North Carolina State University engineers have created a new material that would allow a fingernail-size computer chip to store the equivalent of 20 high-definition DVDs or 250 million pages of text, far exceeding the storage capacities of today’s computer memory systems.

Led by Dr. Jagdish “Jay” Narayan, John C.C. Fan Family Distinguished Professor of Materials Science and Engineering and director of the National Science Foundation Center for Advanced Materials and Smart Structures at NC State, the engineers made their breakthrough using the process of selective doping, in which an impurity is added to a material that changes its properties. The process also showed promise for boosting vehicles’ fuel economy and reducing heat produced by semiconductors, a potentially important development for more efficient energy production.

Working at the nanometer level - a pinhead has a diameter of 1 million nanometers - the engineers added metal nickel to magnesium oxide, a ceramic. The resulting material contained clusters of nickel atoms no bigger than 10 square nanometers, a 90 percent size reduction compared to today’s techniques and an advancement that could boost computer storage capacity.

“Instead of making a chip that stores 20 gigabytes, you have one that can handle one terabyte, or 50 times more data,” Narayan said.  Information storage is not the only area where advances could be made. By introducing metallic properties into ceramics, Narayan said engineers could develop a new generation of ceramic engines able to withstand twice the temperatures of normal engines and achieve fuel economy of 80 miles per gallon. And since the thermal conductivity of the material would be improved, the technique could also have applications in harnessing alternative energy sources like solar energy.

The engineers’ discovery also advances knowledge in the emerging field of “spintronics,” which is dedicated to harnessing energy produced by the spinning of electrons. Most energy used today is harnessed through the movement of current and is limited by the amount of heat that it produces, but the energy created by the spinning of electrons produces no heat.
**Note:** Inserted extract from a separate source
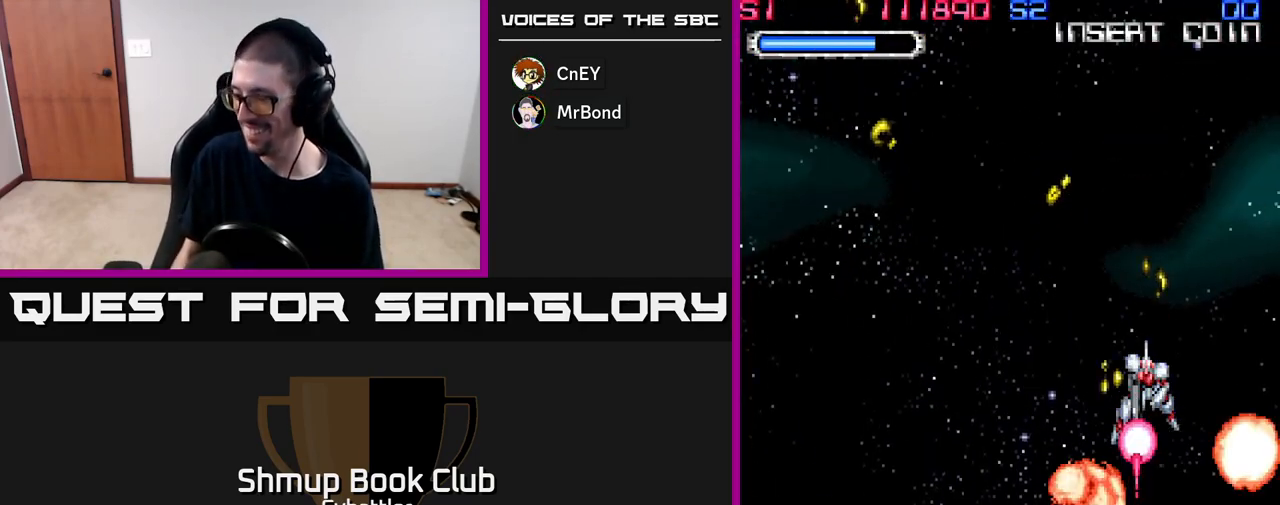
{"buttons": [], "right_stick": "center", "events": []}
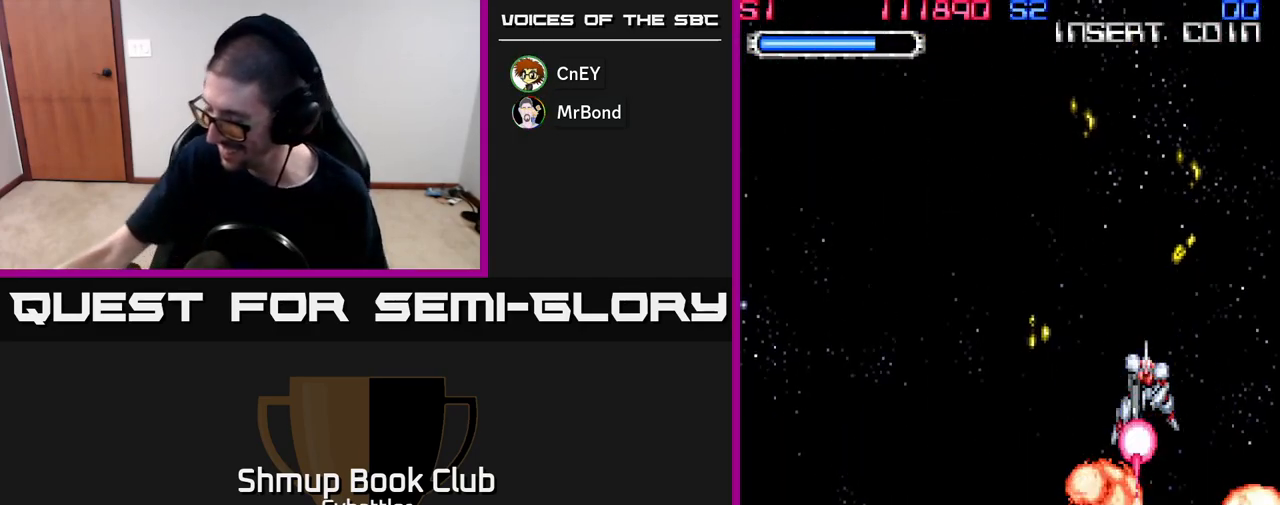
{"buttons": [], "right_stick": "center", "events": []}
The NC State engineers were able to manipulate the nanomaterial so the electrons’ spin within the material could be controlled, which could prove valuable to harnessing the electrons’ energy. The finding could be important for engineers working to produce more efficient semiconductors.

Working with Narayan on the study were Dr. Sudhakar Nori, a research associate at NC State, Shankar Ramachandran, a former NC State graduate student, and J.T. Prater, an adjunct professor of materials science and engineering. Their findings are published as “The Synthesis and Magnetic Properties of a Nanostructured Ni-MgO System,” which appeared in the June edition of JOM, the journal of the Minerals, Metals and Materials Society. The research was sponsored by the National Science Foundation.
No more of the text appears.